Roma Un balletto di maschere, con nomi diversi ma in fondo sempre uguali, come nella commedia dell'arte. C'è pure questo nell'inchiesta che ha portato ieri all'arresto di Raffaele Marra, il fedelissimo scudiero che Virginia Raggi ha difeso con il suo corpo fino all'estrema ratio, le manette. Con lui è finito in cella anche un costruttore con le mani sui mattoni della Roma che conta, inclusi i palazzi che ospitavano gli uffici dei parlamentari: erano tutti suoi, finché non è scoppiata la polemica per i costi. E nelle carte dell'inchiesta c'è un altro nome che evoca scenari da «romanzo capitale»: quello di Manlio Vitali, detto er Gnappa, noto alle cronache per le scorribande con la più nota consorteria criminale del Tevere e dintorni: la banda della Magliana. Quelli di «pijamose Roma».
A quanto pare se la sono presa e non l'hanno mollata più questa povera città.

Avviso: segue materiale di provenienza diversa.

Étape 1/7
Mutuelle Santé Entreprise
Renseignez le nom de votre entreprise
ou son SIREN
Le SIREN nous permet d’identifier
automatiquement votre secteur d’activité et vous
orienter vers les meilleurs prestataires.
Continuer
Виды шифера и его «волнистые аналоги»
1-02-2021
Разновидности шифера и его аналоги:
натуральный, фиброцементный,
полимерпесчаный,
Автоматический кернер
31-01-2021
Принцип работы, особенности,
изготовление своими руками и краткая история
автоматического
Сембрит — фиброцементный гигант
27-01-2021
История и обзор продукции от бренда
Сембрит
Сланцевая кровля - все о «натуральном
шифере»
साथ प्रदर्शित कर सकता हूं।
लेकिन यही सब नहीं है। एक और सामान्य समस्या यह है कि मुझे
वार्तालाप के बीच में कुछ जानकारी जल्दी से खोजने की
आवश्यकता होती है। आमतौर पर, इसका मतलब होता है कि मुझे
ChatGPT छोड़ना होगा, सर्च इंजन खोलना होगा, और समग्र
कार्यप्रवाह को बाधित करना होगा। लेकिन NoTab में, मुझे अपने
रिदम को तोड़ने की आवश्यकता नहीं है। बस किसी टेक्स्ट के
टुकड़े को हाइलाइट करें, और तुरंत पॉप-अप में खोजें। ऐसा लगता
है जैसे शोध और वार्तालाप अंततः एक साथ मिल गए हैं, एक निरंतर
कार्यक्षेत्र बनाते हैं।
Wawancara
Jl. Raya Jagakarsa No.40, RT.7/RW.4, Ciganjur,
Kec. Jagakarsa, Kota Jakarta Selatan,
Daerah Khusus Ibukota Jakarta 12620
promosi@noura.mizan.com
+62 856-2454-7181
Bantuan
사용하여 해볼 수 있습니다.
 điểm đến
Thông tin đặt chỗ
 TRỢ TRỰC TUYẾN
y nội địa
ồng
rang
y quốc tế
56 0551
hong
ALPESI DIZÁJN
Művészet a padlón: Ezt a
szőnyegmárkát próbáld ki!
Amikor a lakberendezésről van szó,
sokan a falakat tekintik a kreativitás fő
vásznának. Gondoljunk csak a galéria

E nelle loro avventure, che prima o poi finiscono sempre nelle pagine dei giornali o dei libri, c'è in abbinamento un'altra serie di personaggi, tutti simili. Il boss, l'affarista, il burocrate. Vi ricordano qualcosa? Per carità, ci sono mille differenze. I reati contestati sono diversi, le situazioni forse pure. Ma anche nell'inchiesta Mafia capitale, la cui eco non si è ancora spenta in tribunale, c'era un affarista, quel Salvatore Buzzi la cui assidua frequentazione dei palazzi del potere si pesava in appalti. C'era l'uomo di potere, il burocrate non eletto, come Raffaele Marra che «non è un politico» ha sottolineato la stessa Raggi: Luca Odevaine, il tuttofare in grado di pilotare la nave dei politici negli ardui marosi della burocrazia amministrativa. E c'era, c'è sempre, un boss della Magliana. Allora era «er Cecato», Massimo Carminati (il «Nero» nella fiction di Romanzo criminale). Oggi Manlio Vitale, detto «er Gnappa», uno specialista della ricettazione di refurtiva che ha vissuto tutta l'epopea criminale di Roma, dal clan dei Marsigliesi fino alla Banda della Magliana. Un nome che, coincidenza, è di certo ben noto a Massimo Carminati. Per quel che si sa dell'inchiesta al momento il suo ruolo è solo incidentale. È seguendo lui che i carabinieri arrivano a Scarpellini. E anche qui torna un'eco della nascita dell'inchiesta su Mafia capitale.
Alla fine del filo tirato dal boss i carabinieri hanno trovato Scarpellini, uno dei più noti «palazzinari» della capitale. Uno che, quando scoppiò la polemica per i 370 milioni di affitto pagati in tanti danni dalla Camera, ebbe la sfacciataggine di ammettere: «Durante la campagna elettorale vengono qui bianchi, rossi e verdi e noi un contributo lo diamo sempre. A tutti. Gli imprenditori romani fanno così». Ed è a lui che Marra chiedeva aiuto per cercare di fermare la campagna stampa che lo stava demolendo. Marra, ex finanziere con la passione per la politica che, smessa la divisa, trovò subito spazio in quella accogliente greppia che è l'Unire, l'ente per lo sviluppo delle razze equine, allora guidato da un manager vicino a Gianni Alemanno, Franco Panzironi. Un legame mal digerito da alcuni grillini, ma evidentemente non dalla Raggi, che se lo prese come vice capo di gabinetto.
L'uomo che comandava davvero, secondo Carla Raineri, il capo di gabinetto che si è dimessa e ha denunciato il malaffare. In nessun posto come a Roma la politica segue la legge di Lavoisier: qui nulla si crea e nulla si distrugge. Tutto è eterno. Una maledizione.